During the early 19th century women were told to not participate in sports and the sports industry remained a male field until the late 1900’s. Theories about sports in the early 19th century showed damaging results to women’s health, particularly reproductive health. Women competed for the first time at the Olympic Games in Paris in 1900. Of the 997 total players at the games, only 22 were women and they only competed in 5 sports, golf, tennis, equestrianism, sailing, and crochet. Women’s role in sports steadily increased during the late 1900’s. Today, female athletes are recognized for their talent and contributions to the sports industry. In 2012 at the Olympic Games in London, women played in every sports category and at the Olympic Games in Rio in 2016, 45% of competitors were women.

Leading Women in Sports

  • Wilma Rudolph: An African American sprinter who was the first woman to win 3 gold medals in a single Olympics.
  • Janet Guthrie: In 1977, she became the first woman to compete in the Indy 500.
  • Manon Rheaume: In 1992, she became the first woman to compete in a National Hockey League game.
  • Billie Jean King: Known as one of the greatest tennis players of all time.
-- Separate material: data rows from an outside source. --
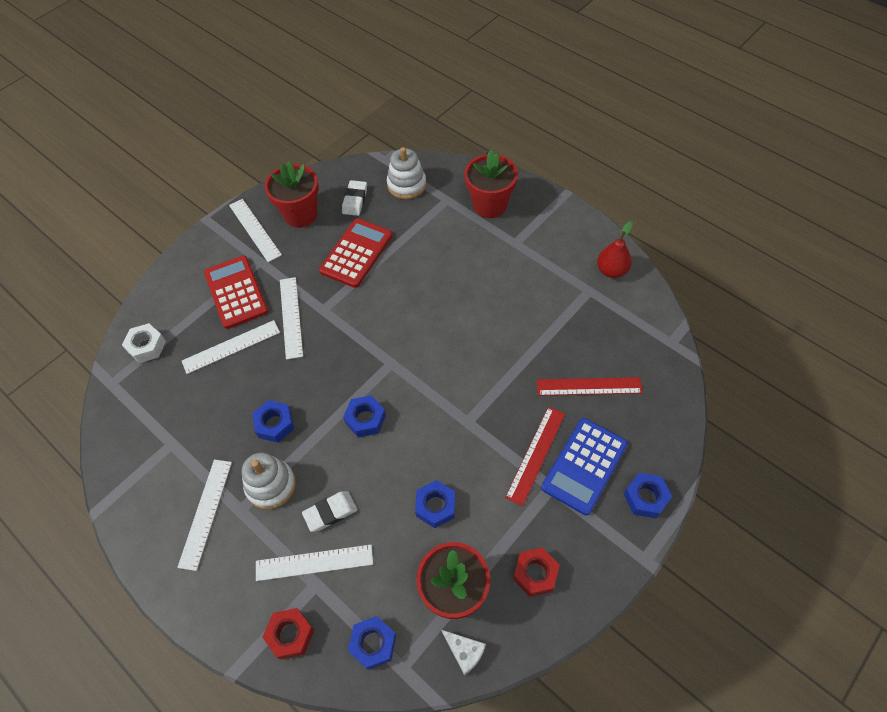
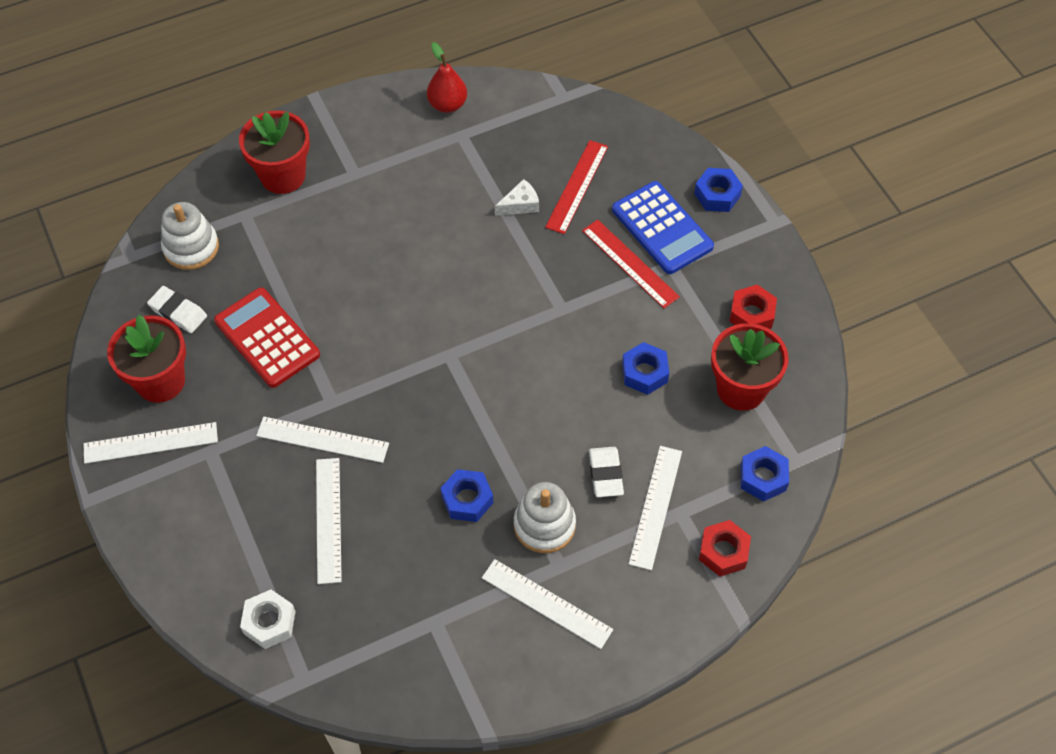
camera: 70 degrees left, 0 degrees up
red calculator [204,255,268,329] -> none
blue nut [343,395,386,438] -> none
white cheese [441,630,486,675] -> white cheese moved to [495,179,539,216]

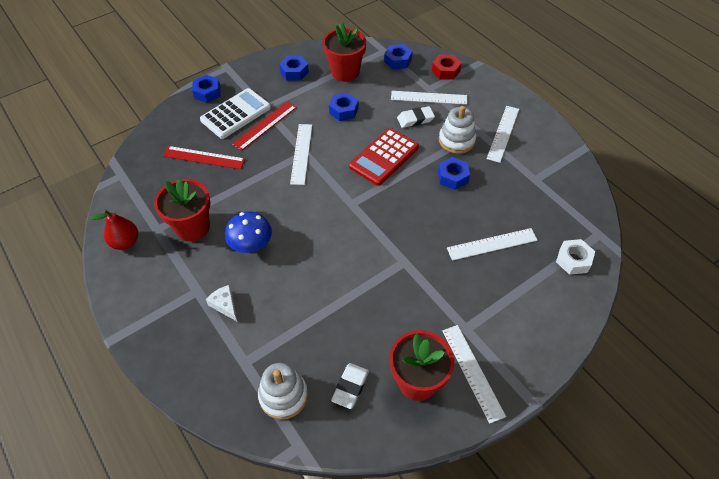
camera: 100 degrees left, 5 degrees down
red calculator [214,287,320,388] -> red calculator moved to [349,128,419,186]
red flower pot [239,110,310,194] -> red flower pot moved to [154,179,210,241]
white ruler [256,417,389,463] -> white ruler moved to [290,124,312,185]
white cheese [495,179,539,216] -> white cheese moved to [206,285,237,321]
blue calculator [612,181,714,274] -> white calculator [200,88,271,139]
red nut [730,285,777,329] -> blue nut [279,56,309,81]
none -> blue mushroom [225,211,272,253]

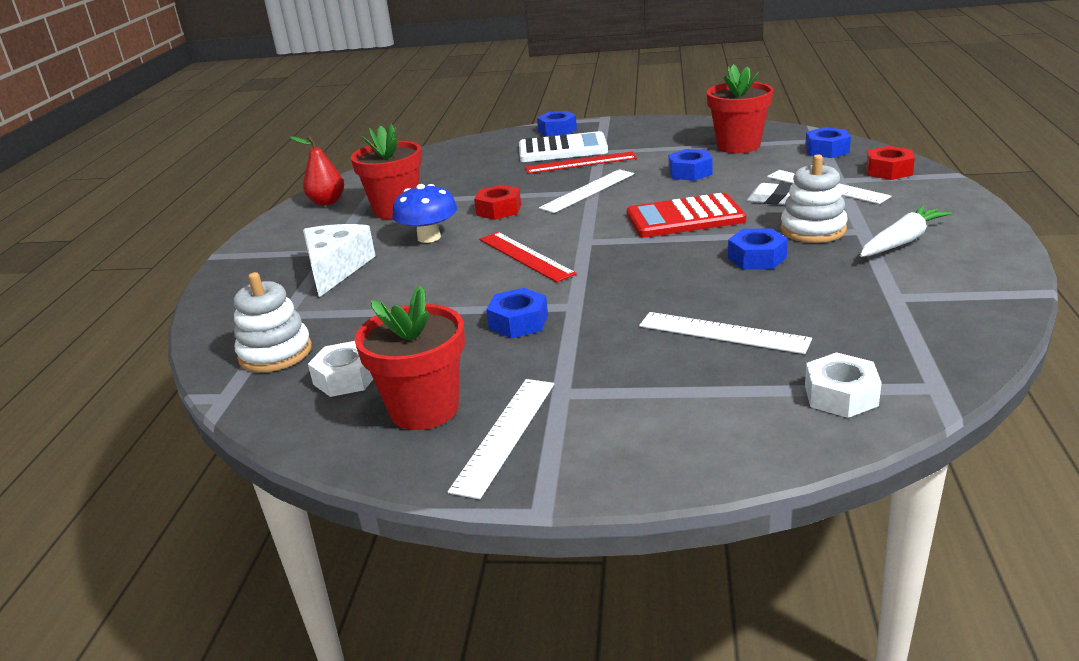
camera: 45 degrees right, 25 degrees down
red ruler [163,146,245,169] -> red ruler moved to [479,232,577,282]
white cheese [206,285,237,321] -> white cheese [303,224,376,297], size x1.85
blue nut [279,56,309,81] -> blue nut moved to [486,288,548,338]
white eraser [331,363,369,409] -> white nut [308,341,373,397]
white ruler [487,106,519,163] -> white carrot [860,205,952,257]
none -> red nut [474,185,521,220]

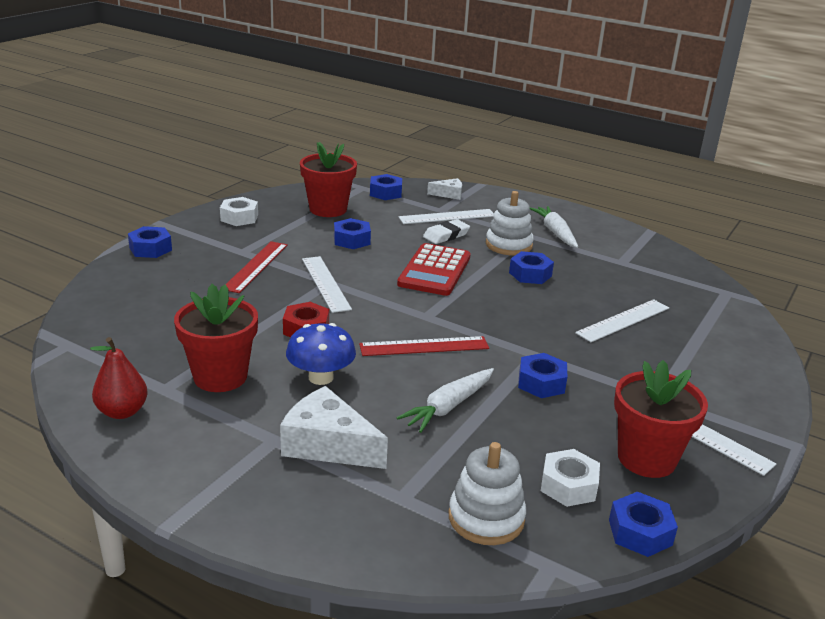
camera: 70 degrees left, 0 degrees up
white calculator [519,131,608,162] -> none
white nut [805,352,882,418] -> white nut moved to [220,197,258,226]
red nut [866,146,915,180] -> white cheese [427,178,462,200]
none -> white carrot [396,368,494,433]
none -> blue nut [609,492,678,557]

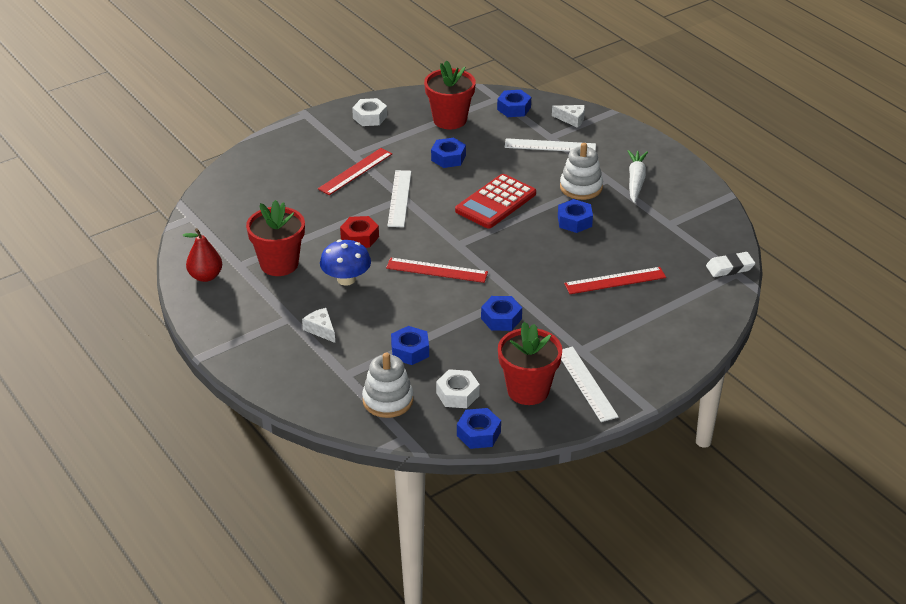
camera: 25 degrees right, 10 degrees up
blue nut [128,226,172,258] -> blue nut moved to [391,326,429,365]
white cheese [280,386,388,469] -> white cheese [302,308,335,343], size x0.54
white carrot [396,368,494,433] -> none
white eraser [423,219,470,244] -> white eraser moved to [706,252,755,277]
white ruler [575,299,669,342] -> red ruler [564,267,666,294]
She is also a major advocate for women and LGBTQ equality.
  • Serena & Venus Williams: Considered 2 of the best female tennis players with Serena being the only woman on the Forbes world’s highest paid athletes.
  • Lindsey Vonn: Won 4 World Cup championships in female skiing, becoming one of only 2 female skiers to accomplish this.
  • Danica Patrick: Became the first and only woman to win the IndyCar series in 2008 at the Indy Japan 300. She is the most accomplished woman of American open-wheel racing.

For decades women fought for recognition in the medical field, workplace and in sports. While women receive recognition for their achievements, there is still a long way to go. As Women’s History Month continues, let’s uplift each other by spreading kindness to the women in our lives. Be an advocate for women’s right and speak up for what you believe in. Always encourage other women to join in the fight for gender equality.

“Every woman’s success should be an inspiration to another. We’re strongest when we cheer each other on.”